Chocolate & Nutella Cake


  • Author: Elyse Villa
  • Yield: 1, 3 layer 8" cake 1x

Ingredients

Scale

For the cake:

  • 2C all-purpose flour
  • 2 1/2C granulated sugar
  • 3/4C unsweetened cocoa powder
  • 2t baking soda
  • 1t salt
  • 1C grapeseed oil
  • 1C sour cream
  • 1 ½ C water
  • 2T distilled white vinegar
  • 1t vanilla extract
  • 2 large eggs
  • 1C toasted, chopped hazelnuts (If raw, toast them at 350 degrees for 10-15min.)
  • Pinch of fleur de sel (optional)

For the Nutella frosting:

  • 10oz mascarpone cheese
  • 4oz unsalted butter, cubed, at room temperature
  • 4 ½5C powdered sugar
  • 1C Nutella
  • 1/6C heavy cream

Instructions

Make the cake:

  1. Preheat the oven to 350 degrees. Now, prep your pans. Parchment the bottom and coat them evenly in oil spray.
  2. In a large bowl, whisk together the flour, sugar, baking soda, cocoa powder, and salt.

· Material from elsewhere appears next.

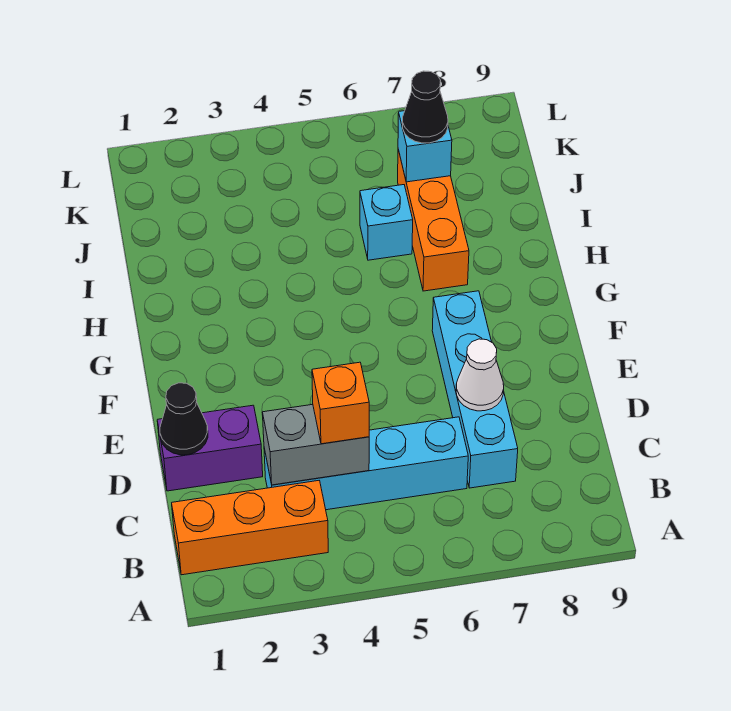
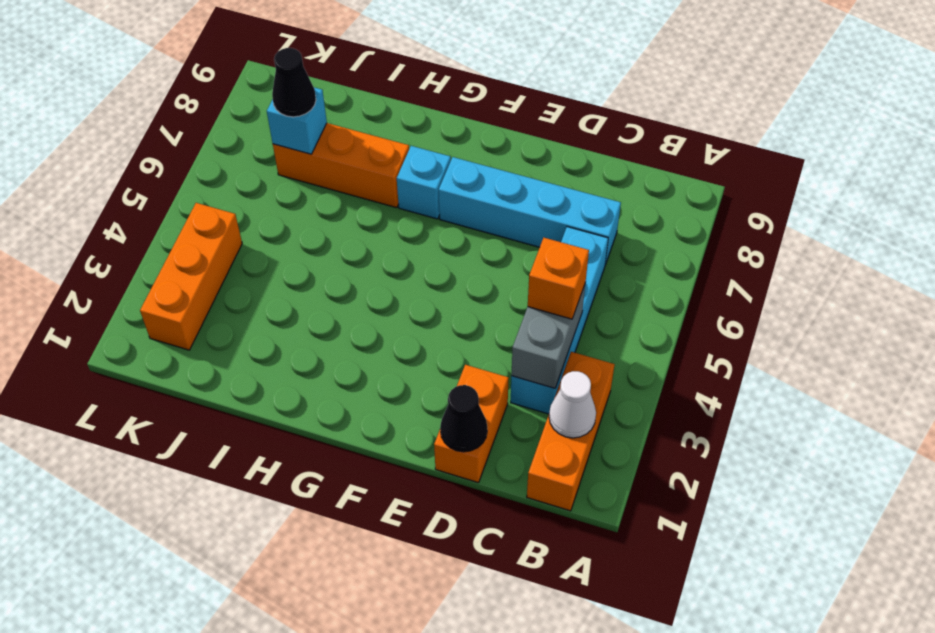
purple brick D1:D2 level 1 -> orange brick D1:D2 level 1
white cone D7 level 2 -> white cone B2 level 2
cyan brick I6 level 1 -> cyan brick G7 level 1
none -> orange brick K2:K4 level 1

Add the oil and sour cream, stirring to combine.
  3. Gradually stream in the water, whisking between additions. Add the vinegar and vanilla extract. Whisk in eggs.
  4. Evenly divide the batter between your three pans and bake for 30-35 minutes, or until a tester comes out clean and when gently pressed in the center, springs back. Let cakes cool for 10 minutes, then remove from pans and continue to cool on a wire rack for about 30 minutes before you even think about frosting the cake. In fact, I recommend wrapping the cakes in plastic wrap and popping them in the refrigerator for about an hour. These cakes are very soft and very tender, so if you decide to frost it, when it is still warm, you’re going to have a bad time.

Make the frosting:

  1. In the bowl of a stand mixer, fitted with a paddle attachment, beat together the mascarpone and butter until light and fluffy on medium-high speed. (Heads up, this won’t get quite as fluffy as cream cheese frostings because mascarpone doesn’t have the same body.)
  2. With the mixer on low, slowly add in the powdered sugar, 1C at a time, stopping at 4 ½ C. Scrape down the bowl after each addition.
  3. Add the Nutella. This product is oily and surprisingly sticky, so make sure you are scraping down the bowl often to ensure everything is incorporated. Remember that ½ C of powdered sugar we left out? If your frosting looks a little too soft, add it in, if not, leave it out.
  4. Switch out the paddle attachment with the whisk attachment. With the mixer turned up to medium speed, stream in the heavy cream and beat until fully incorporated.
  5. ASSEMBLE: Cut off the tops of your cakes to makes sure they are even. Spread a healthy layer of frosting over a layer, sprinkle chopped hazelnuts, and top it with another layer of cake. Repeat twice. Sprinkle a pinch of fleur de sel on the top.
  6. To match the picture: Add a chocolate ganache for drizzle. Mine is made up of just semisweet chocolate chips and heavy cream, but there are TONS of recipes out there that have more interesting ingredients to match your tastes.